It’s time to ‘get-a-way’. Seymour is just 100 minutes away and the weather forecast is for sunny warm days over the other side of Australia’s Great Dividing Range. We had a steel ramp installed in the gutter where the gr8l1f.com parks so may as well give it some work to do.
The free camp across the Goulburn River near Seymour is a great spot to veg out. Lyn’s blood pressure has been up over some things at work and we are both just about over a cough/flu/cold, so the being away will bring us back to the ‘slow life’ again.

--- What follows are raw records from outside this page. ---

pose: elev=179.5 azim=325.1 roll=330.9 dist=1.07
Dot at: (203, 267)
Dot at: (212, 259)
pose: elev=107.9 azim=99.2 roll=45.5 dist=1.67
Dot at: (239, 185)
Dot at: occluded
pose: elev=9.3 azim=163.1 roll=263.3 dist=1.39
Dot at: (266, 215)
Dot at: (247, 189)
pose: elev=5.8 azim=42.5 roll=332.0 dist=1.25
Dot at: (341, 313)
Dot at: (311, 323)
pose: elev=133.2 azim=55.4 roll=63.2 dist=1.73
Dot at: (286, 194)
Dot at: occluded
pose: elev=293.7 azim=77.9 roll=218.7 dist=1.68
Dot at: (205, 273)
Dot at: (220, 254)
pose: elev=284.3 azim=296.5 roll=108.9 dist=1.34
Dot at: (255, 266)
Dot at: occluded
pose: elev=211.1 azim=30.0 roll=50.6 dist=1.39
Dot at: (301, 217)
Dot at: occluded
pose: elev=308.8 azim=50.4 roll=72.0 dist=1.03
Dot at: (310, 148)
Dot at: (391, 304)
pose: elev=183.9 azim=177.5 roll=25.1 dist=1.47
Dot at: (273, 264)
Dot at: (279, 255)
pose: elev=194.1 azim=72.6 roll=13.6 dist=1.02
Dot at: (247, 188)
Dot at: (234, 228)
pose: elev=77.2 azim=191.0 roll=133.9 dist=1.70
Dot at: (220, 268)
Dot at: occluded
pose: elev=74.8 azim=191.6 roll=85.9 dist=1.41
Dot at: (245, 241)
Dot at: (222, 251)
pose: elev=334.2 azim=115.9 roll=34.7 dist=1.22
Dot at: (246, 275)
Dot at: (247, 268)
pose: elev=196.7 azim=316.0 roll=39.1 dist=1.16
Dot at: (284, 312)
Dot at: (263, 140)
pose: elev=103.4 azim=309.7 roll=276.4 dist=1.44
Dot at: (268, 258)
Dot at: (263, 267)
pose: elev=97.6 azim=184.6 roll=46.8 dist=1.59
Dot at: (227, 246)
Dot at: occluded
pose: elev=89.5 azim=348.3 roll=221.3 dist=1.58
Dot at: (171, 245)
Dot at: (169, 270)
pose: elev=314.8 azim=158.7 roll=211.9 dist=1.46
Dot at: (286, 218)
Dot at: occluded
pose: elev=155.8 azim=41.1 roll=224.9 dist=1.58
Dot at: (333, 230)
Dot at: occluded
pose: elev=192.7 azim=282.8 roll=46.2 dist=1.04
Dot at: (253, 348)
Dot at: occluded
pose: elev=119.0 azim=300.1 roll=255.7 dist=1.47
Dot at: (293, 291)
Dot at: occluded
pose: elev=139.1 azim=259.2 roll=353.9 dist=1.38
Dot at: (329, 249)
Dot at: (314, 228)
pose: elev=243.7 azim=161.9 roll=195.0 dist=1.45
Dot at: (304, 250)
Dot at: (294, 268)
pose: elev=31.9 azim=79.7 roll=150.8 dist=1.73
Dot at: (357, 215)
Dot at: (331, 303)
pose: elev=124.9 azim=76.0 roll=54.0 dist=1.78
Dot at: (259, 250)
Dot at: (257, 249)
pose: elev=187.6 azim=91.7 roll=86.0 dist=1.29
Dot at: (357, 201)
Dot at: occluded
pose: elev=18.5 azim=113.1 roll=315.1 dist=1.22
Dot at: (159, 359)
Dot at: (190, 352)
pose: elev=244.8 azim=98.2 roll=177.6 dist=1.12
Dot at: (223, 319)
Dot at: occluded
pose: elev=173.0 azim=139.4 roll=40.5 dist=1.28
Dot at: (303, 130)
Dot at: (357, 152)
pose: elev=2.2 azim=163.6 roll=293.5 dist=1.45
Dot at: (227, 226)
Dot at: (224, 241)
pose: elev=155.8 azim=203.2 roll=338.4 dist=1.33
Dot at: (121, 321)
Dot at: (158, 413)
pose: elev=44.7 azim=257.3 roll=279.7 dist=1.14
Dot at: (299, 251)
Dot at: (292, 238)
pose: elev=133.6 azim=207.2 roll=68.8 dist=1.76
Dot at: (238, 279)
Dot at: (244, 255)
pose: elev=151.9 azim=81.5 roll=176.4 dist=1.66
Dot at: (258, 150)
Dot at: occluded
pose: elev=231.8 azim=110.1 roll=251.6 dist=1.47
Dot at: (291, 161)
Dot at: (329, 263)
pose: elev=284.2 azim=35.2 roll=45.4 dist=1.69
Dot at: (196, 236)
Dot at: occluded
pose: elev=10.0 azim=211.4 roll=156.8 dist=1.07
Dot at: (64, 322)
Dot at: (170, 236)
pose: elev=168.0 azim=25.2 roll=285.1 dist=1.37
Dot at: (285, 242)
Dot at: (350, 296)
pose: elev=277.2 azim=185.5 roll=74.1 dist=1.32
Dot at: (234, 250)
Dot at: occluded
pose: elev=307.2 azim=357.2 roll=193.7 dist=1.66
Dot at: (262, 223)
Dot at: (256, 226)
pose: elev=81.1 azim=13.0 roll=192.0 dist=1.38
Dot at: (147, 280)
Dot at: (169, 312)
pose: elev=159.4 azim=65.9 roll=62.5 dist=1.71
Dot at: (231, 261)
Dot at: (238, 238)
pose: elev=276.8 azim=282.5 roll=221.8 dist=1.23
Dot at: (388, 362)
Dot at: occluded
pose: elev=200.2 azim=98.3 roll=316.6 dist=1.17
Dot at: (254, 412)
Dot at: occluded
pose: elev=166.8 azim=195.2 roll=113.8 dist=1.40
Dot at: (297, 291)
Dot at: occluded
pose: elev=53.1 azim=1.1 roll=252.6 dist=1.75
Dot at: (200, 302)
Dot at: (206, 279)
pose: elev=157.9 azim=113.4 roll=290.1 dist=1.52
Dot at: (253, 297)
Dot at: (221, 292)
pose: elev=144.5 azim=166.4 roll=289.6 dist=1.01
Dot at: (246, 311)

Water in various forms is a great healer and relaxer, even though we can’t bring ourselves to taking a swim in the murky Goulburn River. The cicadas started their one and only tune by 9:00am so ‘listening for silence’ was not on the agenda. There are a few campers along the river but none of them seem to make good talkers; no stories of their exploits around this great land.
The river is not a fast torrent here but sure does heal. We have quickly moved into grey nomad mode. This new motorhome is good to live in. There is a nice feel about it and everything works well. A cuppa in bed looking over the river is always the order of the day but the early arrival is not what today is all about. At home, the cuppa comes along at 6-7:00am, but today, we have slept in and 9:00am starts our day – after the cicadas have revved up. Days of ‘doing nothing’ should be part of everyone’s life. Interrupting ‘busyness’ should be on every agenda. Lyn needed the break and it sure did wonders.
Sunday came and so did the 9:00am cuppa tea and the fruit salad and waffles for breakfast. Another glorious blue sky day, and the cicadas on their finely tuned rendition of ‘a day in the life of a noisy member of Noah’s ark’ were at it again. A massage on the banks of a river is always hard to knock back and Lyn was able to enjoy that; I missed out again.
In the late afternoon, we took the long way around to the town of Seymour. The ride on the trail across the river from our camping spot, is sealed and easy to enjoy. Shady trees arched across the path which at some places camouflaged the pot holes in the trail causing a sudden shudder in the bike. The free camp at Seymour doesn’t have a toilet like many of the free camps around Australia, but we hear one is to be constructed – soon. (Soon is a word often used by councils to describe a time period meaning ‘a day in the distant future’). We found the closest toilet to the camp site. It is so far away that if you had to walk to the loo each time you wanted to use it, you would forget why you had made the 4 or 5 km trudge in the first place. (Shsssshhh I used the loo in the motor home for the first ever time – don’t tell the family).
Our decision to return home early Monday morning was a good one as the traffic was good and the early morning mist hanging around the farms was a great sight to enjoy. Seymour? A great spot for a couple of days of R&R. We recommend it and will be back.